• What needs to be done
Please rewrite the entries from the line containing "- гидролиз по аниону (гидролиз" through the line containing "мышцы, что, в свою очередь, влияет на", substituting "Древней Греции" for "Древнем Египте" and keeping everything else the same.

• Records for this exercise
════════════════════

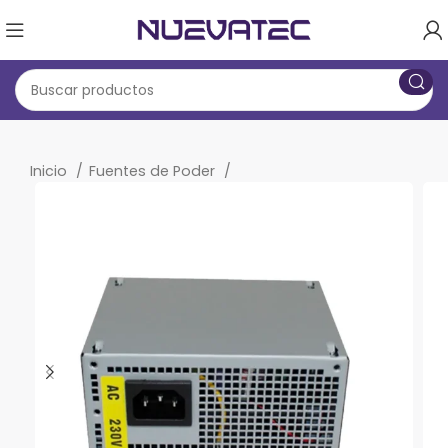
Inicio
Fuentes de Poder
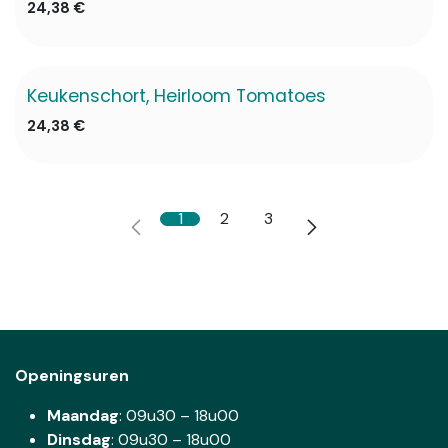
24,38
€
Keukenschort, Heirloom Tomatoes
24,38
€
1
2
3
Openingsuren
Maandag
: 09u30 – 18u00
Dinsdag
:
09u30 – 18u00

════════════════════

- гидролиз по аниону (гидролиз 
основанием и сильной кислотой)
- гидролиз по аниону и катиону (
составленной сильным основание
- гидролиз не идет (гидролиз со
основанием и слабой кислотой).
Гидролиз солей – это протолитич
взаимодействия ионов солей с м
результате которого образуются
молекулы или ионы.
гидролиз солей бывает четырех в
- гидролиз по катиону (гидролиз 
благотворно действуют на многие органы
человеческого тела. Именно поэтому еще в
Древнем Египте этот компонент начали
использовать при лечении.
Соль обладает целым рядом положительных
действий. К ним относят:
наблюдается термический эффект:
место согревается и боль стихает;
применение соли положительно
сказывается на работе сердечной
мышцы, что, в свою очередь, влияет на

════════════════════

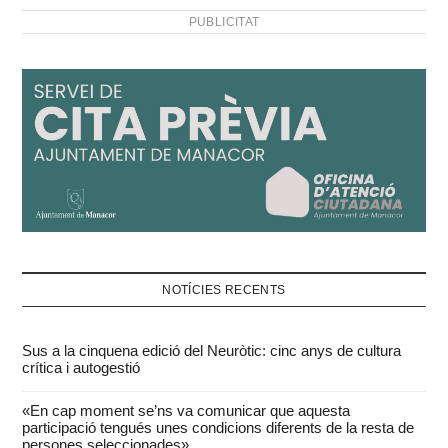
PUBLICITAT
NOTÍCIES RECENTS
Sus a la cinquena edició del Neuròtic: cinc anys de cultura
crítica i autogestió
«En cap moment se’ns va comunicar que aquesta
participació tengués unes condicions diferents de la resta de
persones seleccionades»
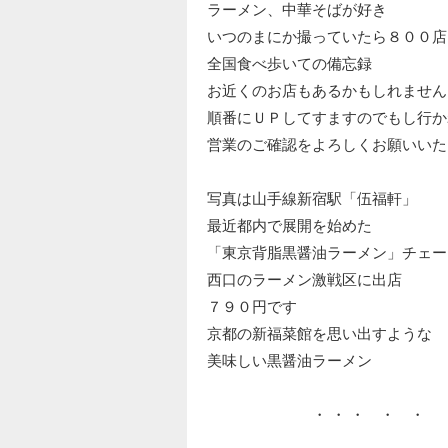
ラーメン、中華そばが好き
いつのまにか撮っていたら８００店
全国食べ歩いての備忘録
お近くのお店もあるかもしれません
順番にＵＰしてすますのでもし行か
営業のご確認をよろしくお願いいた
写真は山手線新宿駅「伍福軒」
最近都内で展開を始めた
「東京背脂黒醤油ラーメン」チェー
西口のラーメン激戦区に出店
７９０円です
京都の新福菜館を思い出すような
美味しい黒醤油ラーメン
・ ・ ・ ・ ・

════════════════════

• Answer to this exercise
- гидролиз по аниону (гидролиз 
основанием и сильной кислотой)
- гидролиз по аниону и катиону (
составленной сильным основание
- гидролиз не идет (гидролиз со
основанием и слабой кислотой).
Гидролиз солей – это протолитич
взаимодействия ионов солей с м
результате которого образуются
молекулы или ионы.
гидролиз солей бывает четырех в
- гидролиз по катиону (гидролиз 
благотворно действуют на многие органы
человеческого тела. Именно поэтому еще в
Древней Греции этот компонент начали
использовать при лечении.
Соль обладает целым рядом положительных
действий. К ним относят:
наблюдается термический эффект:
место согревается и боль стихает;
применение соли положительно
сказывается на работе сердечной
мышцы, что, в свою очередь, влияет на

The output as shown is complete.